Property owner agrees to bar man arrested on drug counts

Little Rock officials on Friday formally ended an effort to place the former home of an accused drug dealer under court supervision because the property owners have promised that the man will never be allowed to live on the property again.

ADVERTISEMENT

More headlines

Pulaski County Circuit Judge Tim Fox signed off on the agreement that ends a city lawsuit against the owners of 3301 Asher Ave.

Citing the January 2016 police raid that led to the arrest of a man at the house on drug-dealing charges, city officials called for the 71-year-old rental home to be ruled a nuisance as a "threat to the health, safety and welfare" of Little Rock residents. The home is across the street from Total Outreach For Christ Church.

Such a finding would have given the judge control of the property to order any improvements he deemed necessary, upon advice from city officials, including the authority to have the house demolished. The owner could be fined for not following those orders.

But Deputy City Attorney Cliff Sward told Fox that the city will not seek sanctions under the agreement reached with property owner Hurston C. Simpson Revocable Trust. The trust has promised to never allow 40-year-old Torrioan Leveal "Tory" Neal to live at the house at the corner of Asher and Bowen streets.

Trust attorney Don Eilbott told the judge that Neal was not a tenant but that he had been staying as the guest of a woman who was renting the home. The woman no longer lives at the house, he said.
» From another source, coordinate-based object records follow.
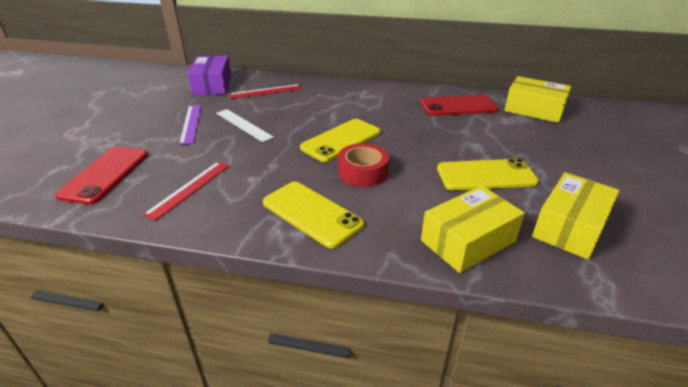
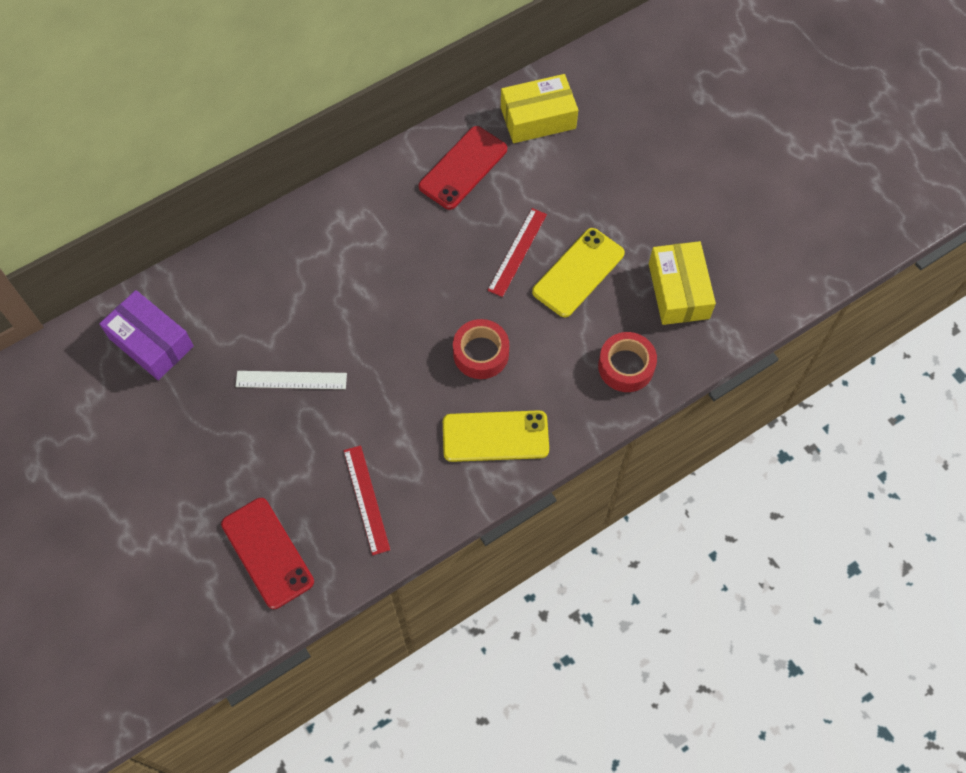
camera: 45 degrees left, 30 degrees up
(191, 123) = (234, 424): purple ruler -> none
(265, 91) = (232, 303): red ruler -> red ruler (517, 252)
(341, 140) = (413, 323): yellow phone -> none
(468, 241) = (626, 366): yellow box -> red tape

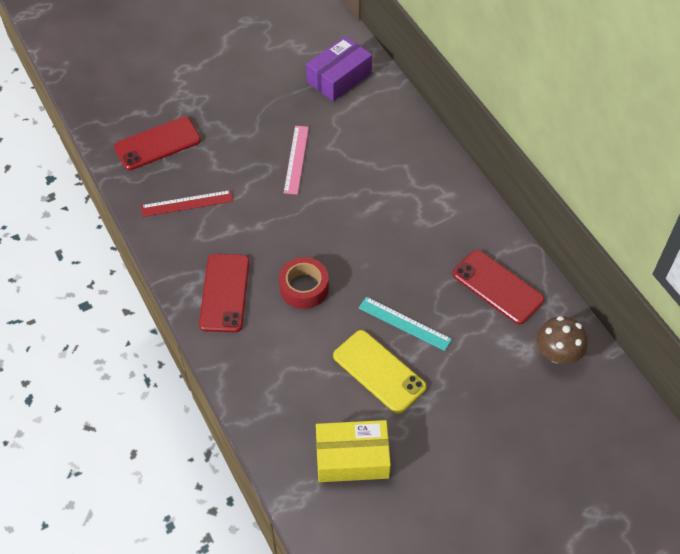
camera: 95 degrees right, 10 degrees down
(291, 380) = (296, 159): white ruler -> pink ruler
(495, 436) = (224, 293): yellow phone -> red phone
(517, 252) = (404, 323): red ruler -> turquoise ruler
(538, 118) = (557, 353): yellow box -> brown mushroom
(626, 366) = (277, 401): red tape -> none

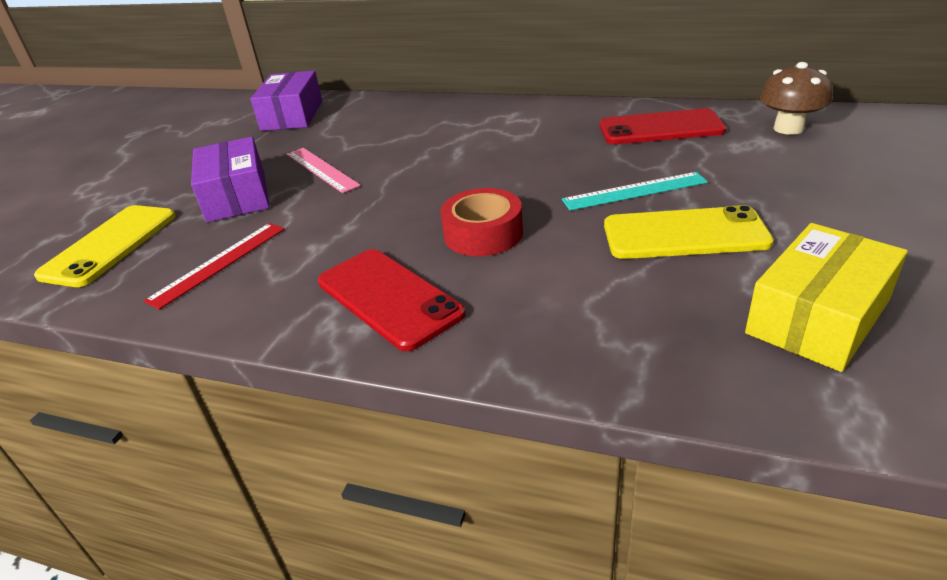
camera: 40 degrees left, 20 degrees down
(157, 144) = (110, 245): red phone -> yellow phone
(238, 148) = (237, 196): none -> purple box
Neal was arrested in a raid at the 728-square-foot home early last year by police who seized 4 ounces of marijuana, divided into 13 small plastic bags, along with digital scales and two pistols, one of them stolen. Police also seized $9,537 that they claim are the profits from drug dealing, court filings show.

Neal was indicted by federal authorities in November on charges of felon in possession of a firearm, possession of a firearm in furtherance of a drug-trafficking crime and possession with intent to distribute marijuana.

He was released from jail in November after spending about 10 months in custody and is scheduled to stand trial in June before U.S. District Judge James Moody.

Court records show he's been sentenced to prison four times since he was 19, three times for drug dealing. He received his first felony conviction for participating in cocaine trafficking in 1993 when he was 17.